Question can be restated as :

Given a number 'N' , we need to find minimum number of divisors of N such that :

1 ) N = D_1 X D_2 X ...... X D_i (Here we have N as product of 'i' divisors)
2) The count of such divisors used i.e. here it is 'i' should be minimum.
3) There should not be no perfect square which should divide any of these above divisors.
4) Hence 1 is not allowed to be considered as any divisor because of point (3).

Example :
Lets take n =24 .
We can have :

1) 24 = 24 but 4 divides 24 and 4 is perfect square . So , Rejected.
2) 24= 12 X 2 but 4 again divides 12 so , this is also rejected.
3) 24 = 6 X 4 ; This is also rejected as 4 divides 4.
4) 24 = 6 X 2 X 2 ; Now this is acceptable. And this is what we will find that is minimum such possible divisors used satisfying above conditions so mentioned. Hence ans for 24 is 3.

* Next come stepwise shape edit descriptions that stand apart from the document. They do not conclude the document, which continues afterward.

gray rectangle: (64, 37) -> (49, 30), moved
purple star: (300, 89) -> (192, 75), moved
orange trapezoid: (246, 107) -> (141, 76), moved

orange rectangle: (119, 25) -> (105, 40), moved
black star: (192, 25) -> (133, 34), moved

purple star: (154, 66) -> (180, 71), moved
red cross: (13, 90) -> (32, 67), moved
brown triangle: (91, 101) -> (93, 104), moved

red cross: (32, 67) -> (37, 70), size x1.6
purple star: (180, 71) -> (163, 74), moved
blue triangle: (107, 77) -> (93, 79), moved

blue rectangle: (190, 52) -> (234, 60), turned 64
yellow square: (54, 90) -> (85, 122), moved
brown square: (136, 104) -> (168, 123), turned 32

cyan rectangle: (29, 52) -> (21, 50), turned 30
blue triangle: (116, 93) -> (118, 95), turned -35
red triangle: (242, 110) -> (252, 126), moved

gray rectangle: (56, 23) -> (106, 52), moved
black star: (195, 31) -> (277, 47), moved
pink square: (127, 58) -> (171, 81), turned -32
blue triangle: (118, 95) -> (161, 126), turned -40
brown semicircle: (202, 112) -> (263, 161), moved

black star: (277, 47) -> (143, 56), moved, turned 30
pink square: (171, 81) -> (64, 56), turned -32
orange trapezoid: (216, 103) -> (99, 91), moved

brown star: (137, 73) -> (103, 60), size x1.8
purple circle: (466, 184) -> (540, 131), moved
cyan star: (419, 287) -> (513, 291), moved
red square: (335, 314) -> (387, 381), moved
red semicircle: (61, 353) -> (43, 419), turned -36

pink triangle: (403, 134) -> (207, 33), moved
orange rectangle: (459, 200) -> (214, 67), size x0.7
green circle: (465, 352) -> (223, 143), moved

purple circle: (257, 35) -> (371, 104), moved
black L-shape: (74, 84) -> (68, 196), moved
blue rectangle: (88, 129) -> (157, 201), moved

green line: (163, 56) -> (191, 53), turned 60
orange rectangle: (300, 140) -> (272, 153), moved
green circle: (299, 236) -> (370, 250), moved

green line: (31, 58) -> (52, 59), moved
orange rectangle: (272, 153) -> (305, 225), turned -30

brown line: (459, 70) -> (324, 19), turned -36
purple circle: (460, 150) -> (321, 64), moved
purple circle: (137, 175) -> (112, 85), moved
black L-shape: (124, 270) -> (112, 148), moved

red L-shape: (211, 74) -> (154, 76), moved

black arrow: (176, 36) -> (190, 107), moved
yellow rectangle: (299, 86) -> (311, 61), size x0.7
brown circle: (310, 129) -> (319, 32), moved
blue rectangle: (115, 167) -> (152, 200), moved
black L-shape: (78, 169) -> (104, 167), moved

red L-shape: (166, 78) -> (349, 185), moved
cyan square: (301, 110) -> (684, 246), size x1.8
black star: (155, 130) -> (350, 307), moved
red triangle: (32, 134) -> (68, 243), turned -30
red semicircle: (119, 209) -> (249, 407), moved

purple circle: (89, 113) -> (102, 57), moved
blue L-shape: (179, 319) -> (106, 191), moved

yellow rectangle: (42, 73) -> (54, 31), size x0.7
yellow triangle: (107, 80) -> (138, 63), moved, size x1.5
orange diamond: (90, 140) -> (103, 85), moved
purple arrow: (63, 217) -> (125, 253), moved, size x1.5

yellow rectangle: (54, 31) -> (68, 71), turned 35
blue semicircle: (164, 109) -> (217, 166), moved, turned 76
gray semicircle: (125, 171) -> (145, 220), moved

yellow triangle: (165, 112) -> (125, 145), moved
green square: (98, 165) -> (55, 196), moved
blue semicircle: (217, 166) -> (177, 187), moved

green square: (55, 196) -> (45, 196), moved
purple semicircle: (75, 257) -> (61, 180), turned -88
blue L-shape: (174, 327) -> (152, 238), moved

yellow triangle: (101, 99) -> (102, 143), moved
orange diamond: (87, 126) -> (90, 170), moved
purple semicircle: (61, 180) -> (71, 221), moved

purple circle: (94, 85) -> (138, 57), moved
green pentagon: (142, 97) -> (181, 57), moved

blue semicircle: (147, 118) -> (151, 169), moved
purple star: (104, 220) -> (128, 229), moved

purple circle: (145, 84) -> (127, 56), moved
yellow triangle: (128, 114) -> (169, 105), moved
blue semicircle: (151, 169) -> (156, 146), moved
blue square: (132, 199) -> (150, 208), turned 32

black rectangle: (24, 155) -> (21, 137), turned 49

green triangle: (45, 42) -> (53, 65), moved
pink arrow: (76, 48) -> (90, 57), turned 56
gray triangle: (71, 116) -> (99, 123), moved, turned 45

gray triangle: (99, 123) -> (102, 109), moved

Lets take another example. N= 7.

Here 7=7 is satisfied. So ans =1.

Lets take another example . N=6.

6=6 ; so ans =1.

Lets take another example . N=25.

Here 25 =25 cannot be taken as 25 itself divides 25 and is a perfect square. But 25 = 5 X 5 can be taken . Hence ans = 2.

Lets take N=44 , then 44 = 22 X2 , hence ans =2 . Note that 44 = 4 X 11 is not valid. Also , 44 = 11 X 2 X 2 is long and not of minimum length.

Hope this helps.

good concept!!

Mathematical one ^_^

what will be the answer for 44?
2 or 3?

@Kennard
2, because 36=6*6